Object change descriptions:
□ □ □ □

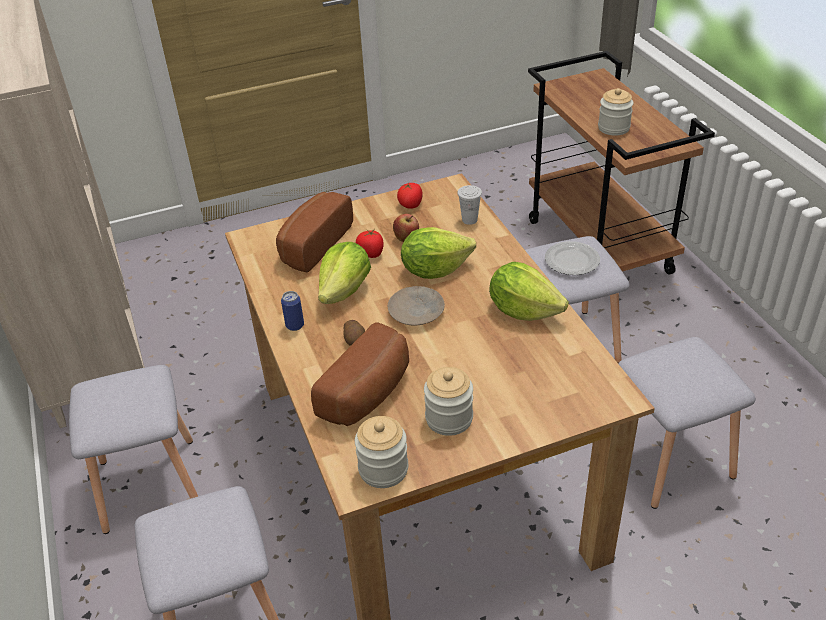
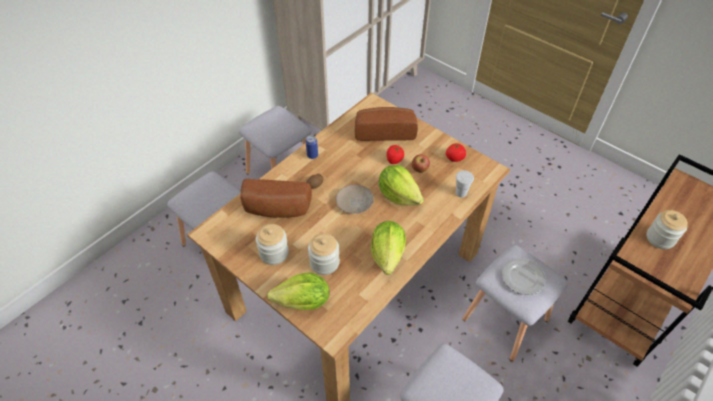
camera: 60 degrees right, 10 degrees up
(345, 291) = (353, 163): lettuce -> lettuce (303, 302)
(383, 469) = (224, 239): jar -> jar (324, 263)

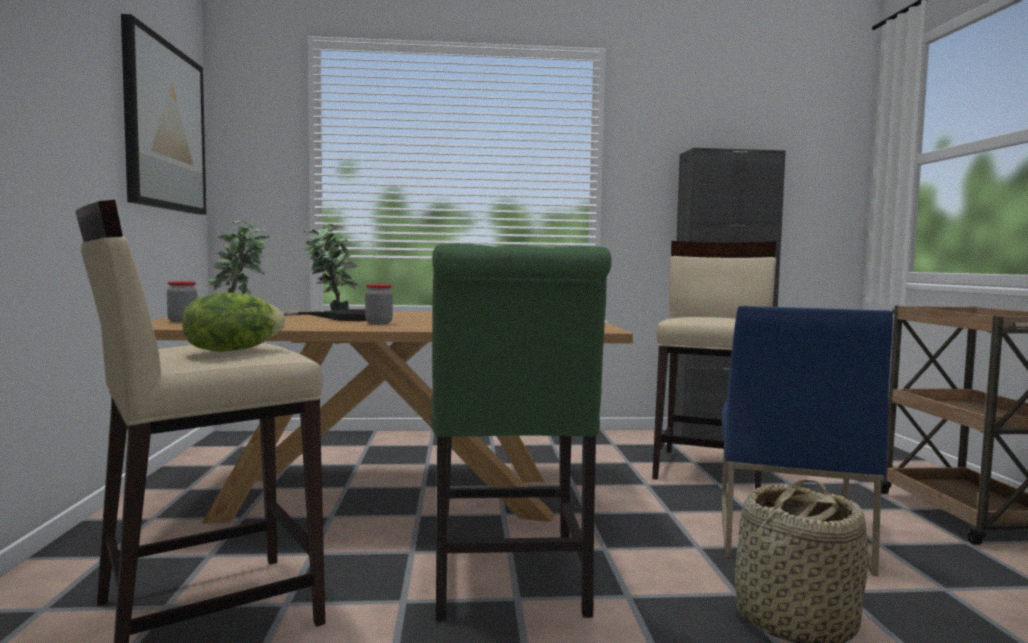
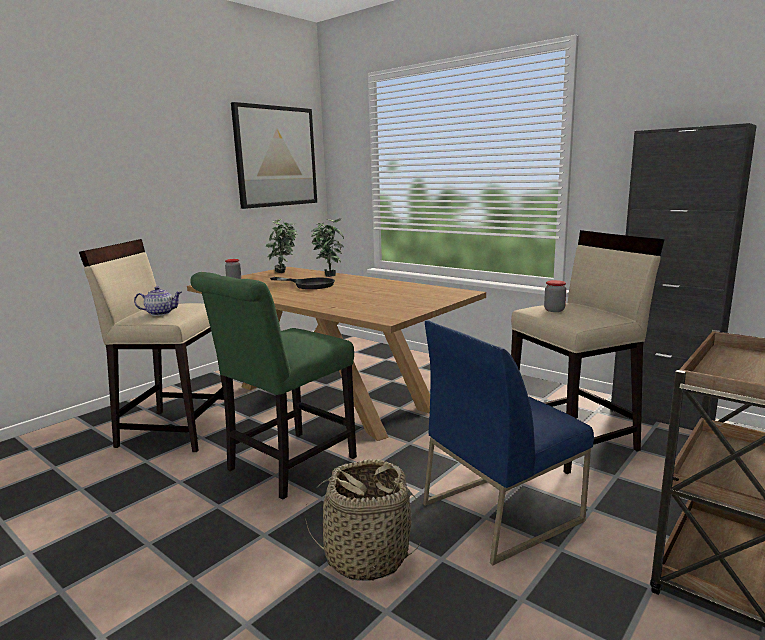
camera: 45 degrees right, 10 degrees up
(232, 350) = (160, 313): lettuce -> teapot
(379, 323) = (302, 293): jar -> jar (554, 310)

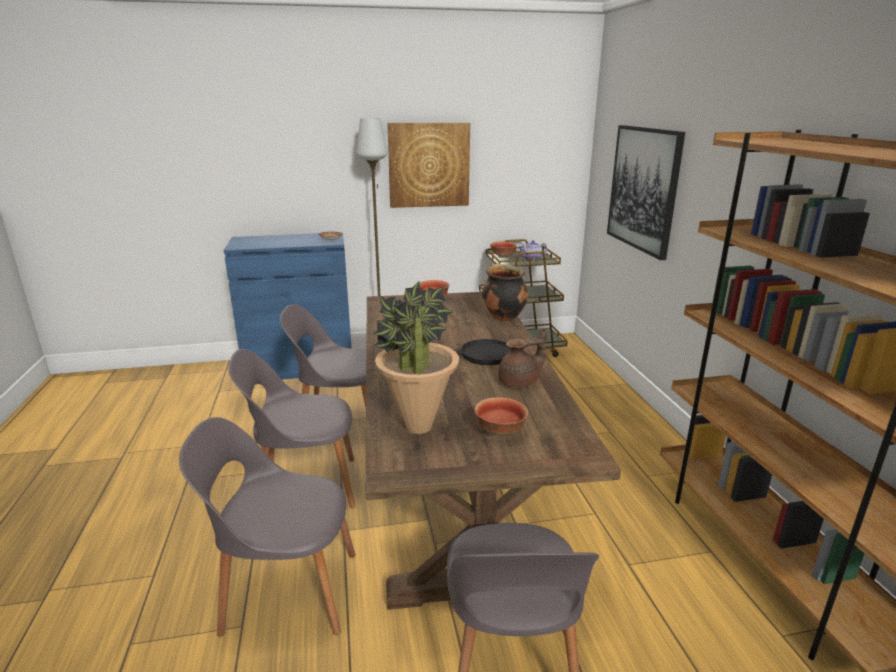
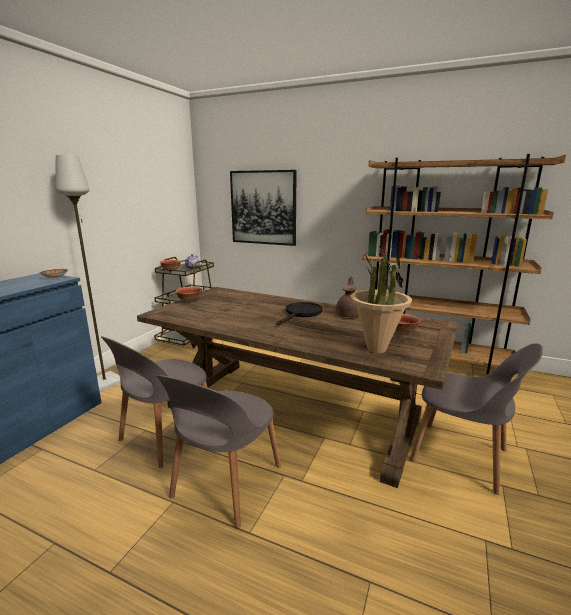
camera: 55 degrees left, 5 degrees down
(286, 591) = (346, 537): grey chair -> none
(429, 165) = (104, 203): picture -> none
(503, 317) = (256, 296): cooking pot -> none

□ □ □ □

Retype the lines above exactly, no pictures.

camera: 60 degrees right, 10 degrees up
(345, 291) = (353, 163): lettuce -> lettuce (303, 302)
(383, 469) = (224, 239): jar -> jar (324, 263)

camera: 45 degrees right, 10 degrees up
(232, 350) = (160, 313): lettuce -> teapot
(379, 323) = (302, 293): jar -> jar (554, 310)

camera: 55 degrees left, 5 degrees down
(286, 591) = (346, 537): grey chair -> none
(429, 165) = (104, 203): picture -> none
(503, 317) = (256, 296): cooking pot -> none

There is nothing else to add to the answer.